From my point of view as part of the Colloquy (irc client) team, we're trying
to decide if a free version with no ads limited to one channel on one server
would help sales. The problem is there's only one free/ad supported irc client
out there on the app store, and it's a complete piece of crap and the reviews
reflect that. However, the reviews for that app also reflect that most people
downloading and reviewing are people who do not understand how irc works, and
to an extent the reviews for our $1.99 USD app also reflect that - our reviews
are pretty much a reverse bell curve where all the 4-5 star reviews are
typically from people who know what irc is, and all the 1 star reviews come
from the people who thought we were a sex chat app (seriously...it's getting
tiring recommending these channels) but weren't satisfied with the learning
curve and this whole thing evens out to 3-4 stars.

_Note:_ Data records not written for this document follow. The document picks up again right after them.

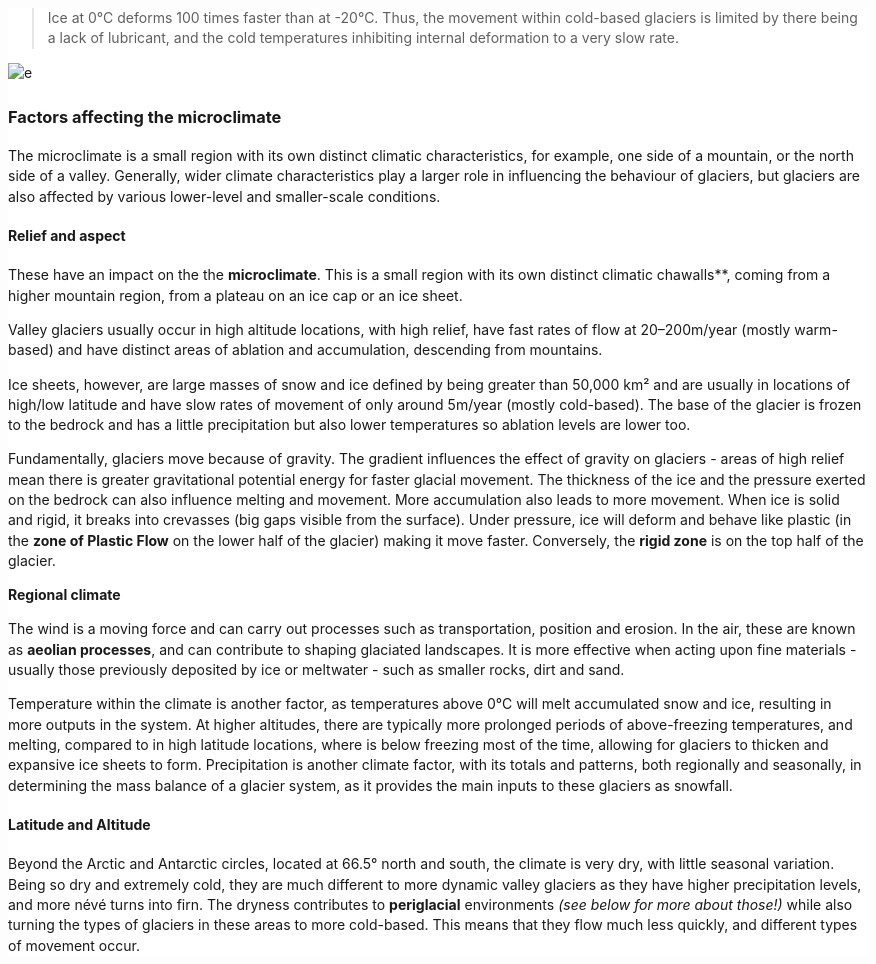 > Ice at 0°C deforms 100 times faster than at -20°C. Thus, the movement within cold-based glaciers is limited by there being a lack of lubricant, and the cold temperatures inhibiting internal deformation to a very slow rate.

![e](https://cheatsheet-assets.ibaguette.com/alevel/geography/Based%20Glaciers.png)

### Factors affecting the microclimate 
The microclimate is a small region with its own distinct climatic characteristics, for example, one side of a mountain, or the north side of a valley. Generally, wider climate characteristics play a larger role in influencing the behaviour of glaciers, but glaciers are also affected by various lower-level and smaller-scale conditions. 

#### Relief and aspect
These have an impact on the the **microclimate**. This is a small region with its own distinct climatic chawalls**, coming from a higher mountain region, from a plateau on an ice cap or an ice sheet.

Valley glaciers usually occur in high altitude locations, with high relief, have fast rates of flow at 20–200m/year (mostly warm-based) and have distinct areas of ablation and accumulation, descending from mountains.

Ice sheets, however, are large masses of snow and ice defined by being greater than 50,000 km² and are usually in locations of high/low latitude and have slow rates of movement of only around 5m/year (mostly cold-based). The base of the glacier is frozen to the bedrock and has a little precipitation but also lower temperatures so ablation levels are lower too.

Fundamentally, glaciers move because of gravity. The gradient influences the effect of gravity on glaciers - areas of high relief mean there is greater gravitational potential energy for faster glacial movement. The thickness of the ice and the pressure exerted on the bedrock can also influence melting and movement. More accumulation also leads to more movement. When ice is solid and rigid, it breaks into crevasses (big gaps visible from the surface). Under pressure, ice will deform and behave like plastic (in the **zone of Plastic Flow** on the lower half of the glacier) making it move faster.  Conversely, the **rigid zone** is on the top half of the glacier.

**Regional climate**

The wind is a moving force and can carry out processes such as transportation, position and erosion. In the air, these are known as **aeolian processes**, and can contribute to shaping glaciated landscapes. It is more effective when acting upon fine materials - usually those previously deposited by ice or meltwater - such as smaller rocks, dirt and sand.

Temperature within the climate is another factor, as temperatures above 0°C will melt accumulated snow and ice, resulting in more outputs in the system. At higher altitudes, there are typically more prolonged periods of above-freezing temperatures, and melting, compared to in high latitude locations, where is below freezing most of the time, allowing for glaciers to thicken and expansive ice sheets to form. Precipitation is another climate factor, with its totals and patterns, both regionally and seasonally, in determining the mass balance of a glacier system, as it provides the main inputs to these glaciers as snowfall.


#### Latitude and Altitude

Beyond the Arctic and Antarctic circles, located at 66.5° north and south, the climate is very dry, with little seasonal variation. Being so dry and extremely cold, they are much different to more dynamic valley glaciers as they have higher precipitation levels, and more névé turns into firn. The dryness contributes to **periglacial** environments *(see below for more about those!)* while also turning the types of glaciers in these areas to more cold-based. This means that they flow much less quickly, and different types of movement occur. 
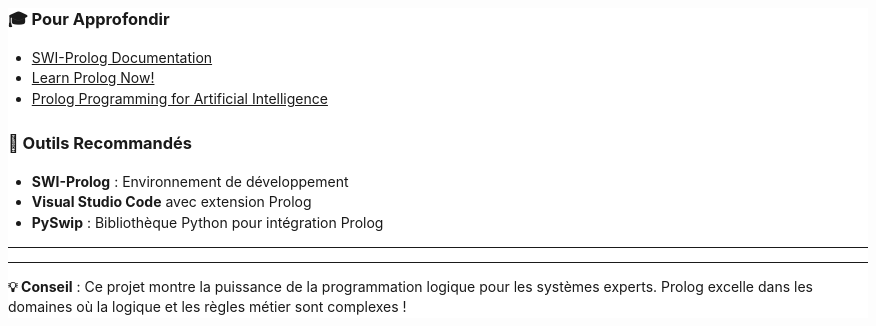 ### 🎓 Pour Approfondir
- [SWI-Prolog Documentation](https://www.swi-prolog.org/)
- [Learn Prolog Now!](http://www.learnprolognow.org/)
- [Prolog Programming for Artificial Intelligence](https://www.amazon.com/Prolog-Programming-Artificial-Intelligence-International/dp/0321417461)

### 🔧 Outils Recommandés
- **SWI-Prolog** : Environnement de développement
- **Visual Studio Code** avec extension Prolog
- **PySwip** : Bibliothèque Python pour intégration Prolog

---

---

**💡 Conseil** : Ce projet montre la puissance de la programmation logique pour les systèmes experts. Prolog excelle dans les domaines où la logique et les règles métier sont complexes !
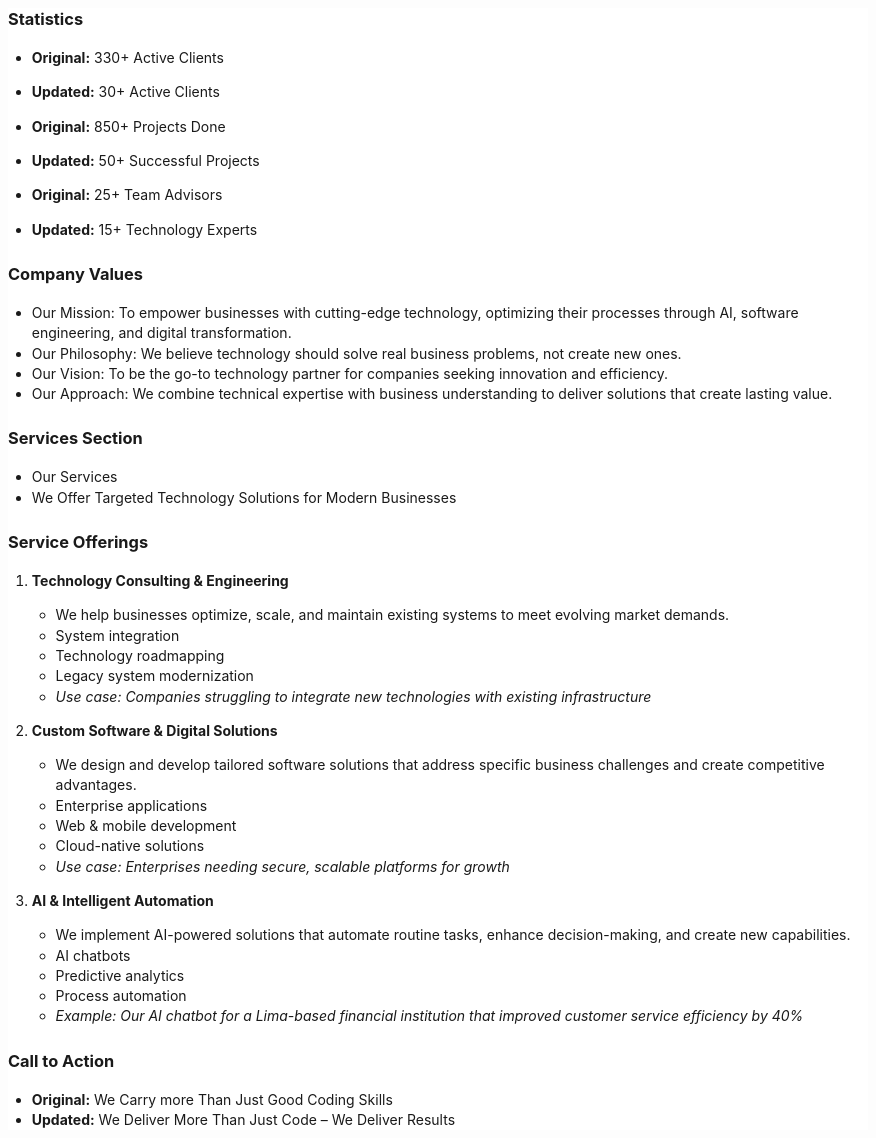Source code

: ### Statistics
- **Original:** 330+ Active Clients
- **Updated:** 30+ Active Clients

- **Original:** 850+ Projects Done
- **Updated:** 50+ Successful Projects

- **Original:** 25+ Team Advisors
- **Updated:** 15+ Technology Experts

### Company Values
- Our Mission: To empower businesses with cutting-edge technology, optimizing their processes through AI, software engineering, and digital transformation.
- Our Philosophy: We believe technology should solve real business problems, not create new ones.
- Our Vision: To be the go-to technology partner for companies seeking innovation and efficiency.
- Our Approach: We combine technical expertise with business understanding to deliver solutions that create lasting value.

### Services Section
- Our Services
- We Offer Targeted Technology Solutions for Modern Businesses

### Service Offerings
1. **Technology Consulting & Engineering**
   - We help businesses optimize, scale, and maintain existing systems to meet evolving market demands.
   - System integration
   - Technology roadmapping
   - Legacy system modernization
   - *Use case: Companies struggling to integrate new technologies with existing infrastructure*

2. **Custom Software & Digital Solutions**
   - We design and develop tailored software solutions that address specific business challenges and create competitive advantages.
   - Enterprise applications
   - Web & mobile development
   - Cloud-native solutions
   - *Use case: Enterprises needing secure, scalable platforms for growth*

3. **AI & Intelligent Automation**
   - We implement AI-powered solutions that automate routine tasks, enhance decision-making, and create new capabilities.
   - AI chatbots
   - Predictive analytics
   - Process automation
   - *Example: Our AI chatbot for a Lima-based financial institution that improved customer service efficiency by 40%*

### Call to Action
- **Original:** We Carry more Than Just Good Coding Skills
- **Updated:** We Deliver More Than Just Code – We Deliver Results
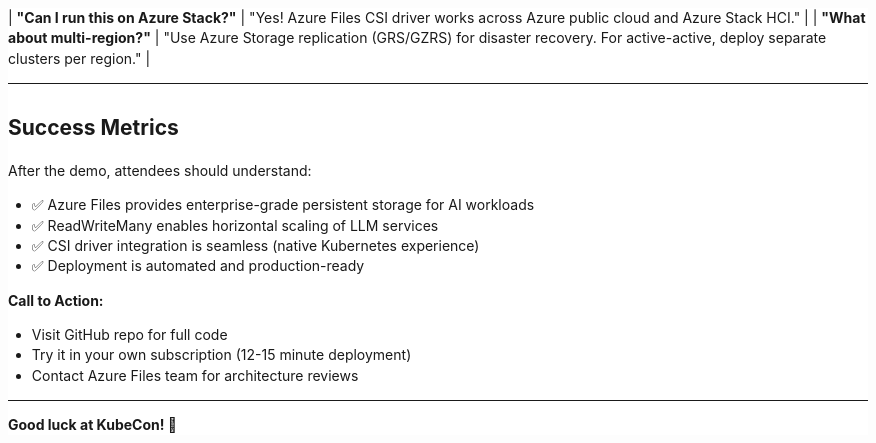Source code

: | **"Can I run this on Azure Stack?"** | "Yes! Azure Files CSI driver works across Azure public cloud and Azure Stack HCI." |
| **"What about multi-region?"** | "Use Azure Storage replication (GRS/GZRS) for disaster recovery. For active-active, deploy separate clusters per region." |

---

## Success Metrics

After the demo, attendees should understand:
- ✅ Azure Files provides enterprise-grade persistent storage for AI workloads
- ✅ ReadWriteMany enables horizontal scaling of LLM services
- ✅ CSI driver integration is seamless (native Kubernetes experience)
- ✅ Deployment is automated and production-ready

**Call to Action:**
- Visit GitHub repo for full code
- Try it in your own subscription (12-15 minute deployment)
- Contact Azure Files team for architecture reviews

---

**Good luck at KubeCon! 🚀**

If the percentage of people
with no irc experience grows with the free app (as there is no longer that $2
barrier), the growing bad reviews from people who don't read app descriptions
might hurt paid app sales if someone with irc experience does a search for
'irc client' and spots this horribly rated free version and a mediocre rated
paid version.

------
kwamenum86
The calculation of the "paid-app" to "free-app" downloads is clearly flawed;
This ratio would be higher if the application was offered at 99 cents when its
popularity was still on the rise. They tried setting a price long after
popularity had reached its peak. Still an informative article though.